Toyota is investing $50 million with Stanford University and the Massachusetts Institute of Technology (MIT) to create two new artificial intelligence research centres dedicated to robot-assisted driving and inventing new ways to help people and goods move around.
Gill Pratt, a prominent American roboticist, who left his position at the Defence Advanced Research Projects Agency of the Pentagon, has been hired by Toyota to direct the effort.
“We’re here today to mark the beginning of an unprecedented commitment. We will initially focus on the acceleration of intelligent vehicle technology, with the immediate goal of helping eliminate traffic casualties and the ultimate goal of helping improve quality of life through enhanced mobility and robotics. This partnership, led by Dr Pratt, is a great opportunity to work with two leading research teams from two top universities.

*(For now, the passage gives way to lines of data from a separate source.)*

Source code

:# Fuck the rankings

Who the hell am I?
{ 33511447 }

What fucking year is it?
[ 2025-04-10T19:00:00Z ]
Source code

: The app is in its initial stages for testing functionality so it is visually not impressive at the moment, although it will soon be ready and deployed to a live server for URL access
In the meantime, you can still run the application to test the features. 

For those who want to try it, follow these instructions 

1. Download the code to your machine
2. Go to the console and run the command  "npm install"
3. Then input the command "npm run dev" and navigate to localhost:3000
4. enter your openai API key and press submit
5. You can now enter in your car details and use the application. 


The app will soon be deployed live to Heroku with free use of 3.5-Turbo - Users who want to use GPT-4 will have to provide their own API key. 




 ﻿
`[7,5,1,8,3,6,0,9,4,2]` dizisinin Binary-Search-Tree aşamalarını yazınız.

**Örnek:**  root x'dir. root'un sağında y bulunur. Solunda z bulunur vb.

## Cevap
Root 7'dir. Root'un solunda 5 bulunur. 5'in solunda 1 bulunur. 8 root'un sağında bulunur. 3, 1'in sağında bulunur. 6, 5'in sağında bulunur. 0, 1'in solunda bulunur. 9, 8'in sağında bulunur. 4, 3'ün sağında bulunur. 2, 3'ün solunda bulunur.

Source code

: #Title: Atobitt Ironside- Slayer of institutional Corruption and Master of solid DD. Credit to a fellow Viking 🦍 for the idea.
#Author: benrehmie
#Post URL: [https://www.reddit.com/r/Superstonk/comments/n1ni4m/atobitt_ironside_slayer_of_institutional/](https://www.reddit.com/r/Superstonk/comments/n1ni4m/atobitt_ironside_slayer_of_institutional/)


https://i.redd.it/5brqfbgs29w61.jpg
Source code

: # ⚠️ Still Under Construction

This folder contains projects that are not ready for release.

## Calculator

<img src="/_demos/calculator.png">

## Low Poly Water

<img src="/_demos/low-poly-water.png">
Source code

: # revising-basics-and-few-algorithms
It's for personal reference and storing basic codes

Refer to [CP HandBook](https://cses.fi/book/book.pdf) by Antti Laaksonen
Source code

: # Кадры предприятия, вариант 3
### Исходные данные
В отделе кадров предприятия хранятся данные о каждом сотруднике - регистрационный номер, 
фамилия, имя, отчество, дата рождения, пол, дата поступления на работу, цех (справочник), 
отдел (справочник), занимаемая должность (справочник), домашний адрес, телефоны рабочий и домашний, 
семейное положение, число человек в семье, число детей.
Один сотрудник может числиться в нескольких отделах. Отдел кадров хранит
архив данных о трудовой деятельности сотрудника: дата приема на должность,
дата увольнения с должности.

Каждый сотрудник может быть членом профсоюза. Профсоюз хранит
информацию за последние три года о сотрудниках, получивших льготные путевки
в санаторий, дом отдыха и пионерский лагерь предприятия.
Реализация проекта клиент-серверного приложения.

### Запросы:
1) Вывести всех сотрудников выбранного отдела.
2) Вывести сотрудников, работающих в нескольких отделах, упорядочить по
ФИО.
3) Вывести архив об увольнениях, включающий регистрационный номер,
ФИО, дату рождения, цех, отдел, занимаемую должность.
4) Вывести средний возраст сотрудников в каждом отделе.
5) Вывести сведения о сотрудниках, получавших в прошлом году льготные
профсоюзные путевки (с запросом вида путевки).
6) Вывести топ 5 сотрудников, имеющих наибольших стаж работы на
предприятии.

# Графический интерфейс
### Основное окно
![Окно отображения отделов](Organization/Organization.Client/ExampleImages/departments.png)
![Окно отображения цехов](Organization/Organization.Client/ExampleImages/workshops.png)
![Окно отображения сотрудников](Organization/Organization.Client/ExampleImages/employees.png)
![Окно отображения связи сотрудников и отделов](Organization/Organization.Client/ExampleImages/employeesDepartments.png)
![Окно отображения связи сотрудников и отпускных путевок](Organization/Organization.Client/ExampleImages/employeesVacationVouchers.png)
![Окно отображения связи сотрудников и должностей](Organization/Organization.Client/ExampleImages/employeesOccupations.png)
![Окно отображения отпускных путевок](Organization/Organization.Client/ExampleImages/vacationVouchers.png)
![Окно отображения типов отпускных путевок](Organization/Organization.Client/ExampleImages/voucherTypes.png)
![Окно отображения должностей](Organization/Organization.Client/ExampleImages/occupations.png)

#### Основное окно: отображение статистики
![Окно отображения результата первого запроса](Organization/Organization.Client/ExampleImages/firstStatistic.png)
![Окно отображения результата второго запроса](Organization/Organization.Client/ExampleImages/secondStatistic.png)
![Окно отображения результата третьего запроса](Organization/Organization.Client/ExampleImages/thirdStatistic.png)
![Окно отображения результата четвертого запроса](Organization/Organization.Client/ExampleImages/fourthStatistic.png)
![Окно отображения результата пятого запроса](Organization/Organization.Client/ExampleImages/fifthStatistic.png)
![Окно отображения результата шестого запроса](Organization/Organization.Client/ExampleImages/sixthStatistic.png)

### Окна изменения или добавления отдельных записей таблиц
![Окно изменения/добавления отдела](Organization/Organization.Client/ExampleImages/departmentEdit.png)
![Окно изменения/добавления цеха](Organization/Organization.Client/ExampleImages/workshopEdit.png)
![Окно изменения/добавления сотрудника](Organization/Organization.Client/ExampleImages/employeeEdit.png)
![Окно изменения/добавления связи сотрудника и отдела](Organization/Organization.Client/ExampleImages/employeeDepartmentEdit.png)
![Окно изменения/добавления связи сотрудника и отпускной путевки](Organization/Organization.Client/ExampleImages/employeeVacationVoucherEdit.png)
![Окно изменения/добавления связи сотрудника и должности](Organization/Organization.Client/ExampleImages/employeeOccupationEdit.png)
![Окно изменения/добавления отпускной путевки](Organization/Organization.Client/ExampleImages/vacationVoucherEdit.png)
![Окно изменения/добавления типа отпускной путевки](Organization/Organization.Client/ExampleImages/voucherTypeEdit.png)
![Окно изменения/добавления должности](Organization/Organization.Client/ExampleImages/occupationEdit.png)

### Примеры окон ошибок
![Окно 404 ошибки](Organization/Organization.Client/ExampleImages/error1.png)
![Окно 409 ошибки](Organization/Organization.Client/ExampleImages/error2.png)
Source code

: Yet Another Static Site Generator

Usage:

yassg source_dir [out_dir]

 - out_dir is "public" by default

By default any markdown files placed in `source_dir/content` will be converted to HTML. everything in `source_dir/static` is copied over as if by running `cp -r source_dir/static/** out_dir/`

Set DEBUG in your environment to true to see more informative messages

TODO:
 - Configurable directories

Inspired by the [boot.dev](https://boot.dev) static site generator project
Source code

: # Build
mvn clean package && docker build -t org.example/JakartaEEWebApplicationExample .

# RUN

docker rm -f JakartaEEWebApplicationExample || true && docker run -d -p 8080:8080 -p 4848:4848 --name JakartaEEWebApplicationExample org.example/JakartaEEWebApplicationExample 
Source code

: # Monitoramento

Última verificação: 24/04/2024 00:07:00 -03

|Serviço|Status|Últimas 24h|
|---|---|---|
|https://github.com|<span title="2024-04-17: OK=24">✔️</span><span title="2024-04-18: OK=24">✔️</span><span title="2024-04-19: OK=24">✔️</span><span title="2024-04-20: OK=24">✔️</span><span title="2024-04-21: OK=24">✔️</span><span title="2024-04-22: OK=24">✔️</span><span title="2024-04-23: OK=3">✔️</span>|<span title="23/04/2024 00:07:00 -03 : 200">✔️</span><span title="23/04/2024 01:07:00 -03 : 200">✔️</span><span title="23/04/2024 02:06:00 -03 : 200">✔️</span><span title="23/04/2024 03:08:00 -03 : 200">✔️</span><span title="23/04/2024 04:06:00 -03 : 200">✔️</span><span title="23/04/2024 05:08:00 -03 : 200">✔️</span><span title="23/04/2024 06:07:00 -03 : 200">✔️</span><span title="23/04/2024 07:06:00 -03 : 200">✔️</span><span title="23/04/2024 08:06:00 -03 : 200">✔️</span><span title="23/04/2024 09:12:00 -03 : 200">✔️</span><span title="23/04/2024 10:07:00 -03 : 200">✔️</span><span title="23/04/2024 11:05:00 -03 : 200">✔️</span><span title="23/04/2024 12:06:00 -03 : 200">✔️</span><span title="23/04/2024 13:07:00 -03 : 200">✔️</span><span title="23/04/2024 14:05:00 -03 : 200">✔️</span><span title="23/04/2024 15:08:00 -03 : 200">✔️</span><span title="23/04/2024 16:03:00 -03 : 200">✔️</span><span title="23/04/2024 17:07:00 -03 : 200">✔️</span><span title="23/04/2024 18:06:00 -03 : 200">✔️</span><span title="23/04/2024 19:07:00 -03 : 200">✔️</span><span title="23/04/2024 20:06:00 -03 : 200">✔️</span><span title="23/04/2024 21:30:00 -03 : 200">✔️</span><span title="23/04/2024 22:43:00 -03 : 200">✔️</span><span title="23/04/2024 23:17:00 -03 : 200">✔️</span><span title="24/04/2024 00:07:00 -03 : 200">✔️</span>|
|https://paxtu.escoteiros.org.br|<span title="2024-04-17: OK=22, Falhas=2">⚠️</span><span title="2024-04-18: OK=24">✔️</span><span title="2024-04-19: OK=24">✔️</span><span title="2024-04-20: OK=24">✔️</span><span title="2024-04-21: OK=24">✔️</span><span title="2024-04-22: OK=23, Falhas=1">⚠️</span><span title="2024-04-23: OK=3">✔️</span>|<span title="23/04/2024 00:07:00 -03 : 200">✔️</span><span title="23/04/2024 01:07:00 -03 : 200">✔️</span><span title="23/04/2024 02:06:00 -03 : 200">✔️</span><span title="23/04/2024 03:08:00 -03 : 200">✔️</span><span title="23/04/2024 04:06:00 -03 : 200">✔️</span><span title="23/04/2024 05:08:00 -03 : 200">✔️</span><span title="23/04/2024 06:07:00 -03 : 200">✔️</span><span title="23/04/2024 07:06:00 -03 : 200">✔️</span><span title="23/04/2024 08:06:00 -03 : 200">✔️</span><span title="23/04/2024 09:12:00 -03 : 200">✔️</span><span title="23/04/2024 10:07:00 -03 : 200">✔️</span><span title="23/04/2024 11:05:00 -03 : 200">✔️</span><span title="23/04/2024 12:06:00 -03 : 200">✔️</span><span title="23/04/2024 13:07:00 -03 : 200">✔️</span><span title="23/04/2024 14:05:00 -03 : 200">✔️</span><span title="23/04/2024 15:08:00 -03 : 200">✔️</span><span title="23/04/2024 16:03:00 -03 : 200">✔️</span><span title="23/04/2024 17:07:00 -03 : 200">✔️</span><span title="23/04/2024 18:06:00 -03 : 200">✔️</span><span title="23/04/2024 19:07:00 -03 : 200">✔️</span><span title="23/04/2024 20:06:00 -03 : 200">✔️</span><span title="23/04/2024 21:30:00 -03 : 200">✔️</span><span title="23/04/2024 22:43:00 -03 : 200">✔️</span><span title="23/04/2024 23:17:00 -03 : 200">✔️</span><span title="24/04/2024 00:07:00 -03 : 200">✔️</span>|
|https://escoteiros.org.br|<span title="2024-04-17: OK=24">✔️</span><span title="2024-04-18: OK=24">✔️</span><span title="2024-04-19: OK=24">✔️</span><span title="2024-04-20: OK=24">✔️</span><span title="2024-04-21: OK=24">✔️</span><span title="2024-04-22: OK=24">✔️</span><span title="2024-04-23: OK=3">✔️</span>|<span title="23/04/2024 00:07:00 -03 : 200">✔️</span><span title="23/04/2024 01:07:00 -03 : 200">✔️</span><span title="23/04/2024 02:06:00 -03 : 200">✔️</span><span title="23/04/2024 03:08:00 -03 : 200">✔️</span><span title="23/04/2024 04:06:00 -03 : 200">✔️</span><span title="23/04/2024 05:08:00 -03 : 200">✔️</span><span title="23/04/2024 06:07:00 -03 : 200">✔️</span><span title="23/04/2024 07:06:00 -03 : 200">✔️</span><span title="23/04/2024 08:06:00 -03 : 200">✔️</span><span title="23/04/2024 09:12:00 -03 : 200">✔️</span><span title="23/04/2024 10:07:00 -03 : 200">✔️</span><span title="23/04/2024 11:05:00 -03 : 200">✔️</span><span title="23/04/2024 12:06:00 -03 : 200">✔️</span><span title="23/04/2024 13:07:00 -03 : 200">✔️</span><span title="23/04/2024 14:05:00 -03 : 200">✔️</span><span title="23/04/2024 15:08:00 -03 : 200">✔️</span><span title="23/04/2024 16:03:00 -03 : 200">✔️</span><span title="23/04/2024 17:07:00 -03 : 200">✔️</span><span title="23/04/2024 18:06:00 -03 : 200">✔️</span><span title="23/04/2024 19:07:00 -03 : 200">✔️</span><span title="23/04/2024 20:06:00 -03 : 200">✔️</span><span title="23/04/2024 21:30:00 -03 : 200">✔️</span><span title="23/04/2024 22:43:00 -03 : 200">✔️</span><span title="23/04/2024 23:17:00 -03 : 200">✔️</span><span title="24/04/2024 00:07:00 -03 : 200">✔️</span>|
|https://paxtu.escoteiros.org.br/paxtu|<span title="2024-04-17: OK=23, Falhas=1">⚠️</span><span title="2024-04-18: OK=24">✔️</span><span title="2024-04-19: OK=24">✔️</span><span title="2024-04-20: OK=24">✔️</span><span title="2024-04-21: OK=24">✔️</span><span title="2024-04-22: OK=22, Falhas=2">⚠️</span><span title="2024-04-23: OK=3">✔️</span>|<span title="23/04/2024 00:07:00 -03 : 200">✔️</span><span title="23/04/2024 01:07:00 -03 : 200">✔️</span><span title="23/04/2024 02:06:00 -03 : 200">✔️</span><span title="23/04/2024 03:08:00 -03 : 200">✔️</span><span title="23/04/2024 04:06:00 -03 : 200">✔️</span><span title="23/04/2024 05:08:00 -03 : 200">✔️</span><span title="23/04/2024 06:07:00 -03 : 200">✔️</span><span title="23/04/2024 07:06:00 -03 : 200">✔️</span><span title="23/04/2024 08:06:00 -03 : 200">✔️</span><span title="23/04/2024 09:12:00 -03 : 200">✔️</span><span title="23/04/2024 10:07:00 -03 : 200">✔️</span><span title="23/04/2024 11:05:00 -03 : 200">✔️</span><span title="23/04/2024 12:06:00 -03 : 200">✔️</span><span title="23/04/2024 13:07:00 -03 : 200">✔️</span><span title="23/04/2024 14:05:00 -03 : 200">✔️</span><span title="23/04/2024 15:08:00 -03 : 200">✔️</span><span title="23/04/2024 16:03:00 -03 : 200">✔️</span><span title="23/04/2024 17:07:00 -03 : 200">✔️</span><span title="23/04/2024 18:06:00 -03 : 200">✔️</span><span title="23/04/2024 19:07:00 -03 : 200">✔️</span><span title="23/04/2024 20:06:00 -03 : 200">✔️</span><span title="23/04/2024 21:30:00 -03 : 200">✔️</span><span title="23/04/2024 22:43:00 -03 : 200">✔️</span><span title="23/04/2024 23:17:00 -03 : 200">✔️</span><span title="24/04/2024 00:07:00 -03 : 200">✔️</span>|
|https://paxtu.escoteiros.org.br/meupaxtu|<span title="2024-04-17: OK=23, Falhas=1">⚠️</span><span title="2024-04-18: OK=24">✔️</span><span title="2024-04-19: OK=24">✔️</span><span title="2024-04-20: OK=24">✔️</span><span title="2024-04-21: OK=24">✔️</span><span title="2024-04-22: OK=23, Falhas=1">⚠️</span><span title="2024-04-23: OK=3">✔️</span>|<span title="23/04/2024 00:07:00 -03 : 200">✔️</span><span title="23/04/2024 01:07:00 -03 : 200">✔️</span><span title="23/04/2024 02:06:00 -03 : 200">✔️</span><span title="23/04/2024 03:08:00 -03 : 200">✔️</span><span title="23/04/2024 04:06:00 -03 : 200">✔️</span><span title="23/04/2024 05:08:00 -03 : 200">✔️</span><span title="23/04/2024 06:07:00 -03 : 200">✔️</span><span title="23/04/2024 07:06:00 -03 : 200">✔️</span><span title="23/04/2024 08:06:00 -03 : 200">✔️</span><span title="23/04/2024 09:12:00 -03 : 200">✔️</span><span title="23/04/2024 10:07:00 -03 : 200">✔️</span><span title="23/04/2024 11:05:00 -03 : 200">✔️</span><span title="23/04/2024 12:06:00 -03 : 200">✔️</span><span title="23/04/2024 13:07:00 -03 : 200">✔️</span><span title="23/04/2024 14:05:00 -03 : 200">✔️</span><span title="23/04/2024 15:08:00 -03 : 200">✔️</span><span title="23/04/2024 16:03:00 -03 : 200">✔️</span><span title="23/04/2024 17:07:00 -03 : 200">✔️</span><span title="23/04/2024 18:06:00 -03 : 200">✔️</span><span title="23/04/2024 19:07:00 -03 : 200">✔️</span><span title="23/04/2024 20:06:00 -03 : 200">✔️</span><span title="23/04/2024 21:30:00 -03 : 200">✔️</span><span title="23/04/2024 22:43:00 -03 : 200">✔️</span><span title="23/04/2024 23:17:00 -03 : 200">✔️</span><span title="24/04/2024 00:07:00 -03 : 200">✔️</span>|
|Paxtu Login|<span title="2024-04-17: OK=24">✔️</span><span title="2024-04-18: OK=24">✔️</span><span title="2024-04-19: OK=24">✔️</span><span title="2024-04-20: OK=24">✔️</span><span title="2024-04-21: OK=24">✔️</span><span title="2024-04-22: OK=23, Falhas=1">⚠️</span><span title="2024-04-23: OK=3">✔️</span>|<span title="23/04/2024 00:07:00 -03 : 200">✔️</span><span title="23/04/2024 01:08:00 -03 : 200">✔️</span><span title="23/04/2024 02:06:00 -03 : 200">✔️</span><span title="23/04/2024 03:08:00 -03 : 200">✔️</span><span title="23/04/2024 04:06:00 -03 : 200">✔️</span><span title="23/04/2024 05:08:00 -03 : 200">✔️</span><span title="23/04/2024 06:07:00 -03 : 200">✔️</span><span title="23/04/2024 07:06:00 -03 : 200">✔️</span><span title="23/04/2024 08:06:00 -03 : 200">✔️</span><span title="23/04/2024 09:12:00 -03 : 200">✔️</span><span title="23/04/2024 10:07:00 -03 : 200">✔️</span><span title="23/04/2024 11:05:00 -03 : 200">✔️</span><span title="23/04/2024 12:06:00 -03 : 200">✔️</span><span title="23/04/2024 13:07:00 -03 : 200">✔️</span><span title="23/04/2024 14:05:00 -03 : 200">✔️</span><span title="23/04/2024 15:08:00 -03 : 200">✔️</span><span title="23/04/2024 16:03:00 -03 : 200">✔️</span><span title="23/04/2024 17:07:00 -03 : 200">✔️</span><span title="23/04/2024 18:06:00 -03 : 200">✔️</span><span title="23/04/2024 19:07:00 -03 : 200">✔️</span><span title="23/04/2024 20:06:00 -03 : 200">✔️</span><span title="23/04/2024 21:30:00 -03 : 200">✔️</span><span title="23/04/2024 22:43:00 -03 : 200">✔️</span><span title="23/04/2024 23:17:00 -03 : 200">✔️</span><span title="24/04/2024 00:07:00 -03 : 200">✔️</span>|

I am very excited about what this new venture means for Toyota, and I look forward to more announcements in the future,” said Kiyotaka Ise, TMC Senior Managing Officer and Chief Officer, R&D Group.
“This bold collaboration will address extremely complex mobility challenges using ground breaking artificial intelligence research. I’m thrilled to be a part of the synergies and talent-sharing of Toyota, MIT, and Stanford. Key program areas will be addressed by the two university campuses and Toyota, with combined research targeted at improving the ability of intelligent vehicle technologies to recognise objects around the vehicle in diverse environments, provide elevated judgment of surrounding conditions, and safely collaborate with vehicle occupants, other vehicles, and pedestrians. The joint research will also look at applications of the same technology to human-interactive robotics and information service,” said Dr Pratt.
Electrical engineering and computer science Professor Daniela Rus will lead the research at MIT, while Fei-Fei Li, Director of the Stanford Artificial Intelligence Laboratory, will be spearheading the effort there.
“Our team will collaborate with Stanford and Toyota to develop advanced architectures that allow cars to better perceive and navigate their surroundings in order to make safe driving decisions. These efforts will play a major role in helping reduce traffic casualties, and potentially even helping us develop a vehicle incapable of getting into a collision,” said Professor Rus.
“Building on Stanford’s expertise with computer vision, machine learning, large-scale data analysis and human-computer interaction, our team will work to help intelligent vehicles recognise objects in the road, predict behaviors of things and people, and make safe and smart driving decisions under diverse conditions,” said Professor Li.
The Japanese automaker said that the financial commitment will be made over the next five years.